In 2018, environmental crime ranked as the third most profitable criminal activity globally, trailing only behind drug trafficking and smuggling. Nevertheless, our research highlights that environmental crime and associated illegalities are still regarded as “second class” crimes. We conducted various case studies in different countries, including Brazil, Colombia, and Peru, spanning various sectors such as illicit gold mining, livestock supply chains, wood, and soybeans. Notably, in Colombia, money laundering from illegal mining has proven more lucrative than the cocaine market.

During your tenure at DEVIDA, did you come across any connections among armed groups, illegal deforestation, mining, and illicit financial flows to the U.S.?

My observations in the field revealed a perfect storm brewing—an alignment of drug trafficking, armed actors, and gold mining providing coordinated services. Notably, gold exports from Peru in 2020 found their way to Canada, the U.S., Switzerland, and India. This points to potential links between illegal mining activities in Peru and the U.S. market. Unlike cocaine’s maritime transport preference, gold leans heavily towards air transport [1], suggesting potential flights to destinations like the United States, particularly from cities such as Leticia, Florencia, and Iquitos. While the scale in Peruvian Putumayo is currently smaller than in Madre de Dios, historical patterns indicate potential expansion.

How can the NGO and government sectors best support local civil society in Amazon countries to combat illegal mining, logging, and other environmental crimes?

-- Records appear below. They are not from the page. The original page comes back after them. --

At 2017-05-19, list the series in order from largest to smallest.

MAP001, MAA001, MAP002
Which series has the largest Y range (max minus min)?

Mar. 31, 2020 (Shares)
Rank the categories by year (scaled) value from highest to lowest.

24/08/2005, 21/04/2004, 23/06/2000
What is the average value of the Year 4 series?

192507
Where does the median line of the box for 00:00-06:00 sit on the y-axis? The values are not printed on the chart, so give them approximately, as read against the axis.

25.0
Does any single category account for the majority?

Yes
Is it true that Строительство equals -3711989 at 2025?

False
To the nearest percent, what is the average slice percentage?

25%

Given the challenges posed by gold, cocaine, and other illicit activities and the inherent weaknesses in the Colombian and Peruvian states, I recommend advocating for a more effective law enforcement strategy. Rather than targeting the miners themselves, who often are local people seeking economic opportunity, law enforcement emphasis should shift to companies, their directors, and exporters. Empowering the miners to exercise their own political and economic rights could be a more nuanced solution. Additionally, it is essential to leverage databases such as those from Peru’s Financial Intelligence Unit (FIU Peru), but we need additional resources to mitigate risk in the mining sector. This could include better efforts to cross-reference information on buyers, dealers, and machinery suppliers as a means to better identify suspicious activities.

Is there any additional information you’d like to share regarding the research and reports you’ve been involved with on environmental crime and illicit financial flows?

I’d like to share more on the role of beneficial ownership registries and bilateral cooperation. I believe strongly in the utility of beneficial ownership registries to prevent and investigate illicit finance driving crimes that affect the environment. At the same time, I think that the U.S. should go a step further to develop a comprehensive audit of international refiners in the United States to complement the new U.S. beneficial ownership directory. Further oversight is key to developing a clearer understanding of the legality of certain gold purchases.

Furthermore, bilateral cooperation is key. We saw the U.S. work with several governments in Latin America during the 2018 Operation Arc Stanton, a counternarcotics investigation that cracked down on illicit gold and its associated ill-gotten gains that found their way into U.S. markets. But these investigations need to be inclusive and collaborative. Information sharing between countries should be conducted with the goal of supporting the origin country, such as Peru or Colombia, in their own prosecutions, rather than pursuing a unilateral U.S. prosecution without the consultation of local law enforcement. In conclusion, the intricacies of gold, cocaine, and illicit flows in the Amazon demand a multifaceted approach, ranging from targeted law enforcement and political empowerment to international cooperation and comprehensive audits of key players in the gold trade.

Ricardo Soberón is a Peruvian lawyer and was the former president of Peru’s National Commission for Development and Life without Drugs, or DEVIDA.